Instantie: Commissie gelijke behandeling, 14 april 1997

Instantie

Commissie gelijke behandeling

Samenvatting


Verzoekers bewonen gezamenlijk een woning die verzoeker 1 van de wederpartij
huurt. Zij hebben verzocht om verzoeker 2 als medehuurder aan te merken,
hetgeen door de wederpartij is geweigerd. Volgens het beleid van de
wederpartij is dit pas mogelijk nadat gedurende twee jaar een
gemeenschappelijke huishouding is gevoerd. Verzoekers stellen dat de
wederpartij hiermee onderscheid maakt naar burgerlijke staat en homoseksuele
gerichtheid, aangezien gehuwden van rechtswege voor de status van medehuurder
in aanmerking komen.
De Commissie overweegt dat het beroep van de wederpartij op artikel 4,
onderdeel c, AWGB faalt, nu artikel 7A:1623h BW de wederpartij niet verplicht
tot het hanteren van de termijn van twee jaar. De wederpartij kan dus zelf
criteria ontwikkelen. Zij stelt dat het niet mogelijk is om het verlenen van
het medehuurderschap mede afhankelijk te stellen van criteria als een
samenlevingscontract, een testament en het opzeggen van andere woning. Los
van de vraag of dit ook daadwerkelijk is onderzocht, heeft de wederpartij
onvoldoende onderbouwd waarom zij op voorhand de termijn van twee jaar
hanteert, terwijl zij daartoe niet wettelijk verplicht is, en niet een – door
ook andere woningbouwverenigingen gehanteerde – kortere termijn. Door het
ontbreken van een onderbouwing maakt zij direct onderscheid naar burgerlijke
staat en indirect onderscheid naar homoseksuele gerichtheid. Strijd met de
wet.

Volledige tekst

1. HET VERZOEK

1.1. Op 14 oktober 1996 verzochten de heer (….) (hierna: verzoeker 1) en de
heer (….) te Amsterdam (hierna: verzoeker 2) de Commissie gelijke
behandeling haar oordeel uit te spreken over de vraag of (….) te Amsterdam
(hierna: de wederpartij) jegens hen onderscheid heeft gemaakt als bedoeld in
de Algemene wet gelijke behandeling (hierna AWGB).
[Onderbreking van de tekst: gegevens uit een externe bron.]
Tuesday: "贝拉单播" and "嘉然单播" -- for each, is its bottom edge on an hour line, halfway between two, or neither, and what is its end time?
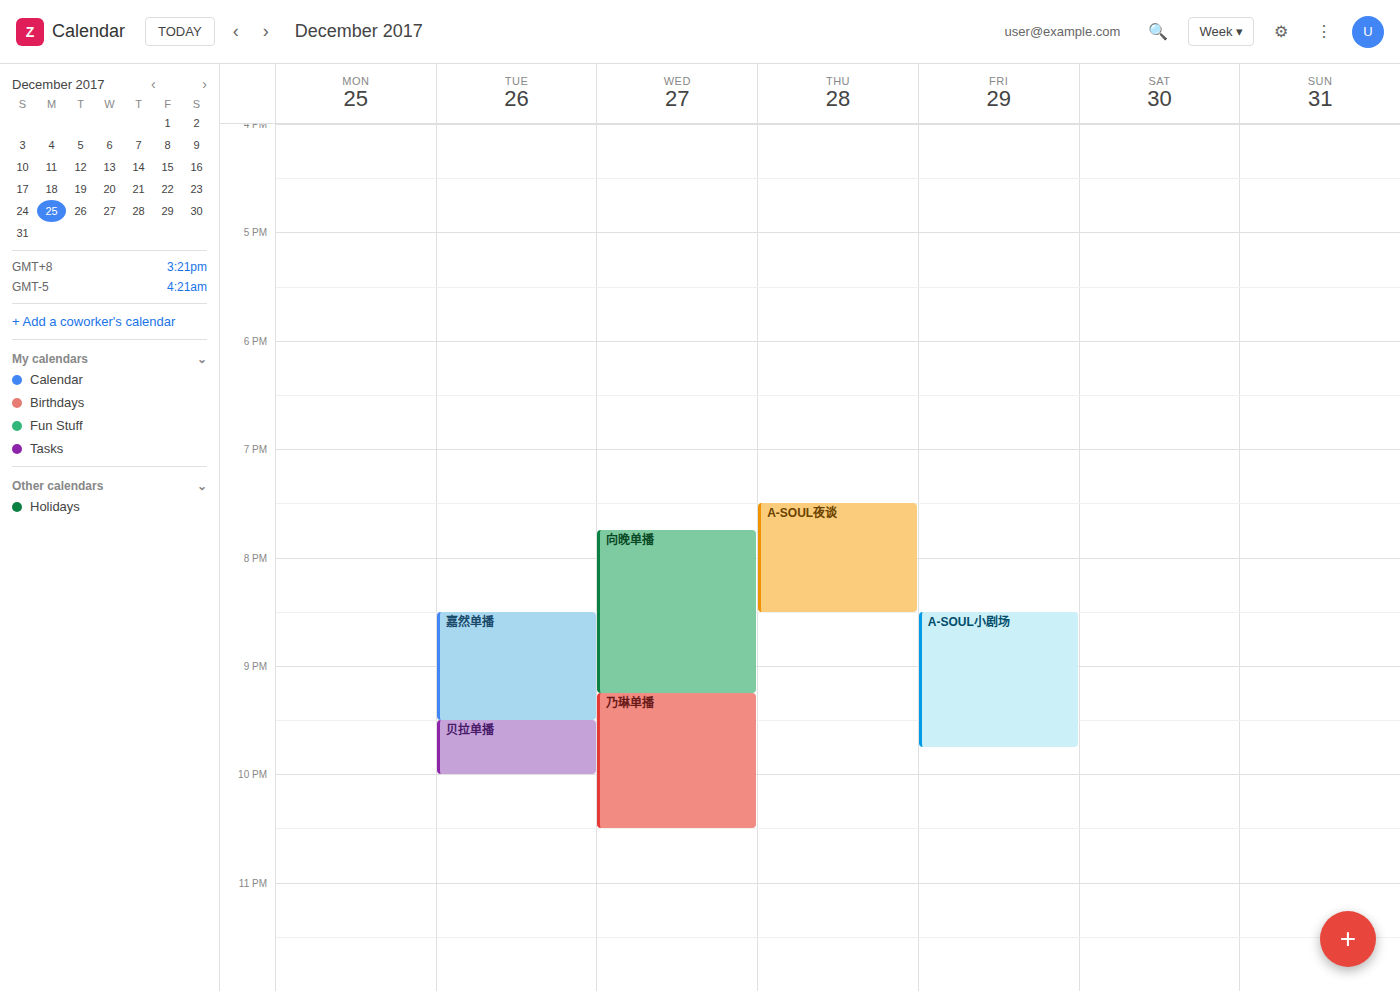
"贝拉单播": 10:00 PM, exactly on the 10 PM line. "嘉然单播": 9:30 PM, halfway between the 9 PM and 10 PM lines.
1.2. Verzoekers bewonen gezamenlijk een woning die verzoeker 1 van de
wederpartij huurt. Verzoekers hebben sinds 3 juli 1996 een
samenlevingscontract. Zij hebben de wederpartij verzocht om verzoeker 2 als
medehuurder aan te merken, hetgeen door de wederpartij is geweigerd. Volgens
het beleid van de wederpartij is dit pas mogelijk nadat gedurende twee jaar
een gezamenlijke huishouding is gevoerd. Verzoekers zijn van mening dat de
wederpartij door middel van dit beleid onderscheid maakt op grond van
burgerlijke staat en homoseksuele gerichtheid.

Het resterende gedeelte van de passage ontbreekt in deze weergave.